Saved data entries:
================================

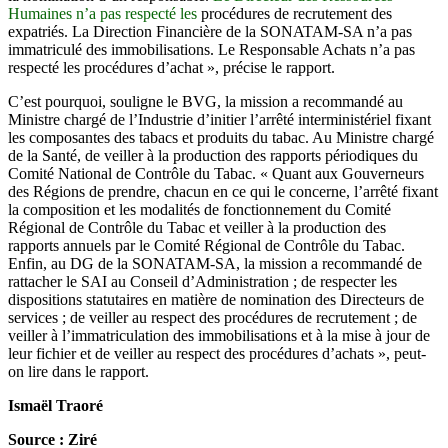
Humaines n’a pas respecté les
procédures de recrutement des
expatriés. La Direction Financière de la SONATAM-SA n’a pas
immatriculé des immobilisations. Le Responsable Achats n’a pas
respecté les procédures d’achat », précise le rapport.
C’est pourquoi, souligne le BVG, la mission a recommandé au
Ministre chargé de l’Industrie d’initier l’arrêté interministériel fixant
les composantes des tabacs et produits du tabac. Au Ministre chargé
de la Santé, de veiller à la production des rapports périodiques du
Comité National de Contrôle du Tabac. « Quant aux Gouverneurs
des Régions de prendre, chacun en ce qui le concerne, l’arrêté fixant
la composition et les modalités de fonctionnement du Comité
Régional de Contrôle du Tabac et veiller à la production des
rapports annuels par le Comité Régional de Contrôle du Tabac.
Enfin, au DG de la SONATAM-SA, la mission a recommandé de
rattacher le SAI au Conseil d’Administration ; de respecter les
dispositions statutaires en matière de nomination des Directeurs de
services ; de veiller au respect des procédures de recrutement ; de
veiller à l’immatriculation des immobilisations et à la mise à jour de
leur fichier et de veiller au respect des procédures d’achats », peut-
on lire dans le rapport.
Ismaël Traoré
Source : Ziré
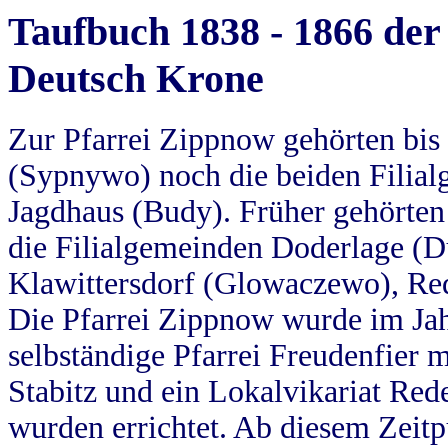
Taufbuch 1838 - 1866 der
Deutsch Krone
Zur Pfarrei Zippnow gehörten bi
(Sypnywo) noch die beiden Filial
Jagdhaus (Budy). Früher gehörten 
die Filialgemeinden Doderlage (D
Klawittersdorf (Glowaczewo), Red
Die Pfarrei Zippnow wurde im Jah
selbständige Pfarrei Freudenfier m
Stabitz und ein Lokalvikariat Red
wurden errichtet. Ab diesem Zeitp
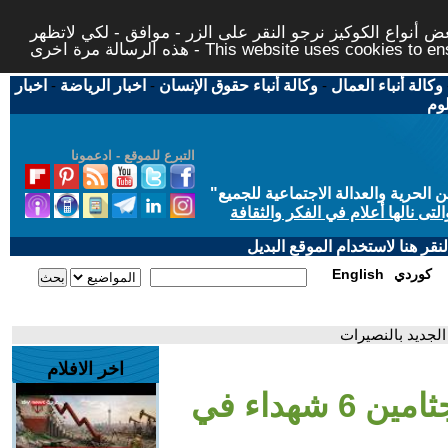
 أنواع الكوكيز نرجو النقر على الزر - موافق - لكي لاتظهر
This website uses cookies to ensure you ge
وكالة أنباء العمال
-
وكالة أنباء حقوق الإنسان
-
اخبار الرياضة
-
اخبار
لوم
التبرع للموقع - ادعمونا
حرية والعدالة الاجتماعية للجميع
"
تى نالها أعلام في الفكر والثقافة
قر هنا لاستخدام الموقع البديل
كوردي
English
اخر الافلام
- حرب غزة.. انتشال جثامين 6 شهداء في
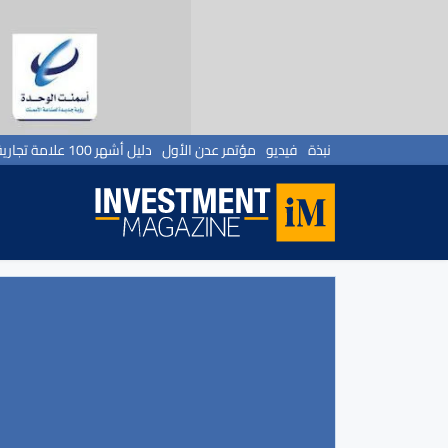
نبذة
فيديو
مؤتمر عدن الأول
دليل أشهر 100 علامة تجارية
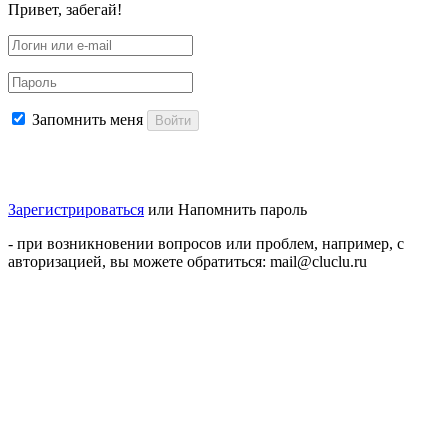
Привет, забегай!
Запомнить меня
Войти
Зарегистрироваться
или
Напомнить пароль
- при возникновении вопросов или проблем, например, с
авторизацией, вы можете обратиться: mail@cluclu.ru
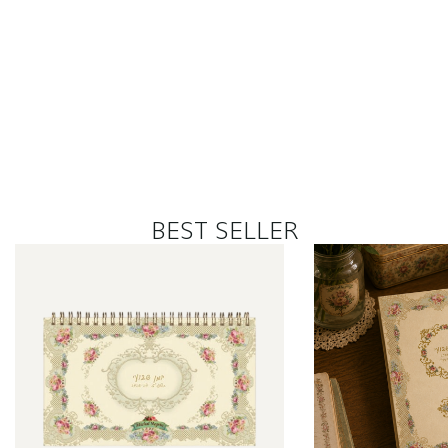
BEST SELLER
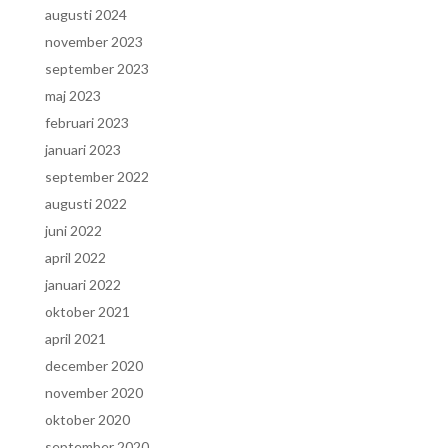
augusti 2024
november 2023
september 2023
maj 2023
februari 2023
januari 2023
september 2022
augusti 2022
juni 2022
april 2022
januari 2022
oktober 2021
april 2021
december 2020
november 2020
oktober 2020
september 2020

================================

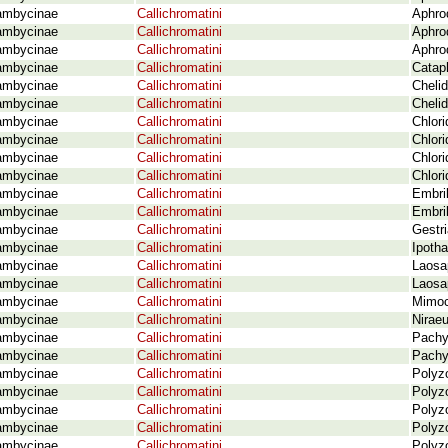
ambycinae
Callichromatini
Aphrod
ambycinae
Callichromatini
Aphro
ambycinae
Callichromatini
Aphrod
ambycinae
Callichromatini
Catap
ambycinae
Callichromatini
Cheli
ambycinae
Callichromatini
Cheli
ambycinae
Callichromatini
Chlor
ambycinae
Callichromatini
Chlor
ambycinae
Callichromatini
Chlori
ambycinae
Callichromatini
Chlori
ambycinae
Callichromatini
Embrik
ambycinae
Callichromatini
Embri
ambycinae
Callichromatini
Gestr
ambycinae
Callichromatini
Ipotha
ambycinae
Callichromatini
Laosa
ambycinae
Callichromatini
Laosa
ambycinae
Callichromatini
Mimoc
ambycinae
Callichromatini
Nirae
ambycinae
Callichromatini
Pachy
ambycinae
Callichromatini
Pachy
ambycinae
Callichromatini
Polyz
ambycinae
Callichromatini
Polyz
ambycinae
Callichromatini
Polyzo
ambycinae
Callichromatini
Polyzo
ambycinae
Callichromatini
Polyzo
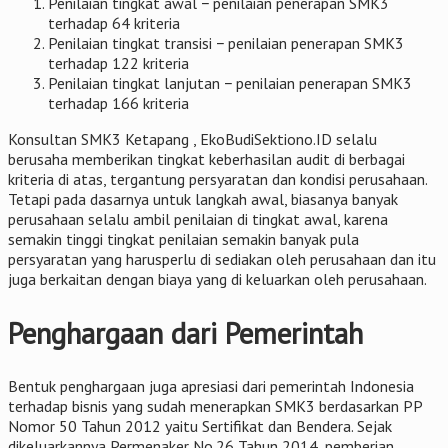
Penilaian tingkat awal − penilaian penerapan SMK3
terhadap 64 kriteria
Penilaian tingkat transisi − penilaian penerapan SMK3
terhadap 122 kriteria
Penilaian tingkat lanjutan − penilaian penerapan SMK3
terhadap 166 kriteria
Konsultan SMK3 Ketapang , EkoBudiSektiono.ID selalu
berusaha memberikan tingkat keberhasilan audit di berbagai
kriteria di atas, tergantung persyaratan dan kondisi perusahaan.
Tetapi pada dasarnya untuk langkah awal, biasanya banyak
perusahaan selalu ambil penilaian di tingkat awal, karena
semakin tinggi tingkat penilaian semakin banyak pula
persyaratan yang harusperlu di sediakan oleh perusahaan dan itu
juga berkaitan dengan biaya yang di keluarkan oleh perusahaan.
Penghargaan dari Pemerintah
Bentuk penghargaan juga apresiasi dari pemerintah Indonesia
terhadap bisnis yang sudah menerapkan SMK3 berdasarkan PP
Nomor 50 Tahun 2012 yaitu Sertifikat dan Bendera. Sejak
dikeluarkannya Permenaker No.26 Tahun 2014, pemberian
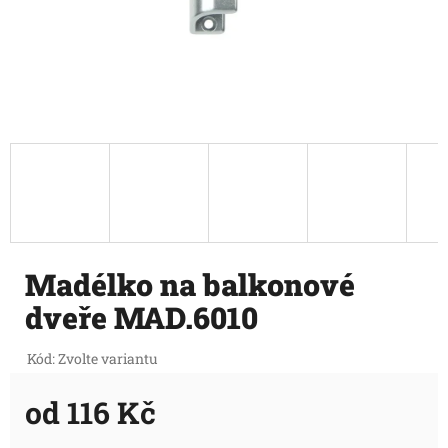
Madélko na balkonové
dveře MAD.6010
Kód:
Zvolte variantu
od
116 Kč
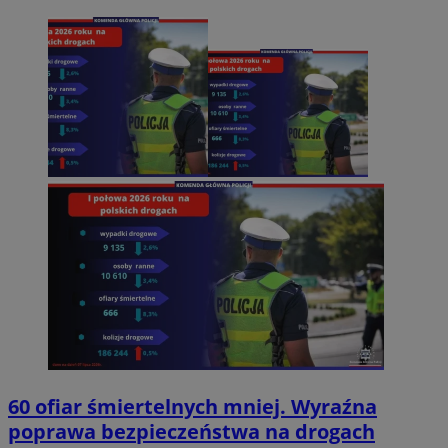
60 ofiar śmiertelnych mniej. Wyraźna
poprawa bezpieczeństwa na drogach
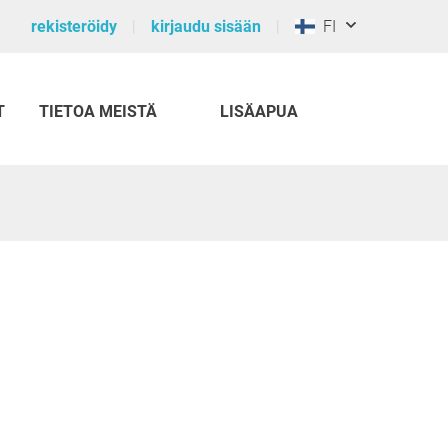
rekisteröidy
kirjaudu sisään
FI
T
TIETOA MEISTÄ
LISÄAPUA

================================

▸ **Required action**
Once you find the line with "Humaines n’a pas respecté les" above, print it and every line after it up to and including the line with "de la Santé, de", exactly as written and nothing else.

▸ **Solution to this problem**
Humaines n’a pas respecté les
procédures de recrutement des
expatriés. La Direction Financière de la SONATAM-SA n’a pas
immatriculé des immobilisations. Le Responsable Achats n’a pas
respecté les procédures d’achat », précise le rapport.
C’est pourquoi, souligne le BVG, la mission a recommandé au
Ministre chargé de l’Industrie d’initier l’arrêté interministériel fixant
les composantes des tabacs et produits du tabac. Au Ministre chargé
de la Santé, de veiller à la production des rapports périodiques du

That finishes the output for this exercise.